▸ **Quoted text**:
==========

Hi All,
Am I mistaken in concluding that the initial compile for LTO will generate optimized LLVM IR to be merged and fed into the LTO backend?
I was speculating about whether having clang’s -flto generate unoptimized LLVM IR would create more opportunities for the LTO backend to generate better overall performance or reduced code size.
Does anyone have any thoughts to share on this topic?
Thanks and Regards,
Todd Snider
Quite a few people did a lot of experiment on this. In general the optimizations you do at compile time don’t hurt or prevent further optimizations done during LTO.
Then the more you can add during LTO the better of course, but you get into a tradeoff with compile time aspect: for a FullLTO approach, the compile phase is parallel but the LTO phase is single-threaded. Any optimization that you move from the compile phase to the LTO phase will drastically slow-down the process.
ThinLTO has the benefit of having both phases parallel, which is why we were able to move some optimization from the compile phase to the LTO phase: the ThinLTO pass pipeline is shorter in the compile phase compared to LTO, but much longer during LTO. When I tried to use the same pipeline for FullLTO, the link-time was twice as slow!
It is also always beneficial to run some optimization early, because you will reduce the size of the IR and even eliminate entire functions (inline
functions can be removed when they don’t have any call-site left): this impacts the size of the bitcode on disk and the time it’ll take to reload it and process it during link-time.
See also the backup slides we had in this talk: https://llvm.org/devmtg/2016-11/Slides/Amini-Johnson-ThinLTO.pdf
3 Likes
Hi Mehdi,
That’s very useful information, Thanks!
~ Todd

==========

Repeat word for word the part of the LTO thread that begins at the words "I was speculating" and stops after "done during LTO.". The data here are separate material, unrelated to the LTO thread.

==========

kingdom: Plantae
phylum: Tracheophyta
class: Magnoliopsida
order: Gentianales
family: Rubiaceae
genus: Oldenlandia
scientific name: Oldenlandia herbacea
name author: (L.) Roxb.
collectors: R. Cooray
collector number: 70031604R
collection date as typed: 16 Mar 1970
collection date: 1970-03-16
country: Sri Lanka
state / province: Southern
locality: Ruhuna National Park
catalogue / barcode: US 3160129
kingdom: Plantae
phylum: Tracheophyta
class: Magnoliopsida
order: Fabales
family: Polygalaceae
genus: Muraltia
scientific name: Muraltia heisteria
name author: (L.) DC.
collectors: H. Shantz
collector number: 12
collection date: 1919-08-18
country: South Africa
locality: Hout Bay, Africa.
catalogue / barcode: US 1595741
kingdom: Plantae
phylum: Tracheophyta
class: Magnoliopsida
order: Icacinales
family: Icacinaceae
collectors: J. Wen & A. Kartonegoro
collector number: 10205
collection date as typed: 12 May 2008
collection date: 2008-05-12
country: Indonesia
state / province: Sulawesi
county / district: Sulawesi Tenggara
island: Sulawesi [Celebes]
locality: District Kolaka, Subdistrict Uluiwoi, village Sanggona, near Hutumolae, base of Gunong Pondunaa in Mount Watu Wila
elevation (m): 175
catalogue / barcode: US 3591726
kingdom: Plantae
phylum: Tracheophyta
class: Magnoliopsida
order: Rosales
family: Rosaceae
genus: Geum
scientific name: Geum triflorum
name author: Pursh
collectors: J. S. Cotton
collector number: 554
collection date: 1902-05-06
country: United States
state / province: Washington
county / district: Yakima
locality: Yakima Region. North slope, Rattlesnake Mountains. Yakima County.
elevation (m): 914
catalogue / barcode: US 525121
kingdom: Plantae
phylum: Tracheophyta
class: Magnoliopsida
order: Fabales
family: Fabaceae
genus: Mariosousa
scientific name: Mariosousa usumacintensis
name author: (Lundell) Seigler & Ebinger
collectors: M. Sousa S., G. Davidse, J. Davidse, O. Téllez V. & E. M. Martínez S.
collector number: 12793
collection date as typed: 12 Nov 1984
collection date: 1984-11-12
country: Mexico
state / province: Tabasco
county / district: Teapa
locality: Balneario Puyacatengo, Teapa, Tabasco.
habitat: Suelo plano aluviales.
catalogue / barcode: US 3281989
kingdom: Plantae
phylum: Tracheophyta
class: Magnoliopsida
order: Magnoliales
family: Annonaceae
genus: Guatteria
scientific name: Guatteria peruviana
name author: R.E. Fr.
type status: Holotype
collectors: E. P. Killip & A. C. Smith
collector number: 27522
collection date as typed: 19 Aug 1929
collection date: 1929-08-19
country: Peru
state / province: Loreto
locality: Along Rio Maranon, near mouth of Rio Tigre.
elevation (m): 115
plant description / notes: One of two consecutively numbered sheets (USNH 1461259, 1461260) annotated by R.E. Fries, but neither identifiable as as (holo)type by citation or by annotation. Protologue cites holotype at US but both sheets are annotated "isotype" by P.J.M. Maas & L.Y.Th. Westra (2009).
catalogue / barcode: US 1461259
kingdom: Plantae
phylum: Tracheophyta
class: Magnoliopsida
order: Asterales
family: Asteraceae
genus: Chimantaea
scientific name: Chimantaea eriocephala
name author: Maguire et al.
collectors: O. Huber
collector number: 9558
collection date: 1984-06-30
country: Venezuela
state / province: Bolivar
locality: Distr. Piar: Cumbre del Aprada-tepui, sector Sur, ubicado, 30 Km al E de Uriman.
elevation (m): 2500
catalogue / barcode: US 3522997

==========

▸ **Expected output**:
I was speculating about whether having clang’s -flto generate unoptimized LLVM IR would create more opportunities for the LTO backend to generate better overall performance or reduced code size.
Does anyone have any thoughts to share on this topic?
Thanks and Regards,
Todd Snider
Quite a few people did a lot of experiment on this. In general the optimizations you do at compile time don’t hurt or prevent further optimizations done during LTO.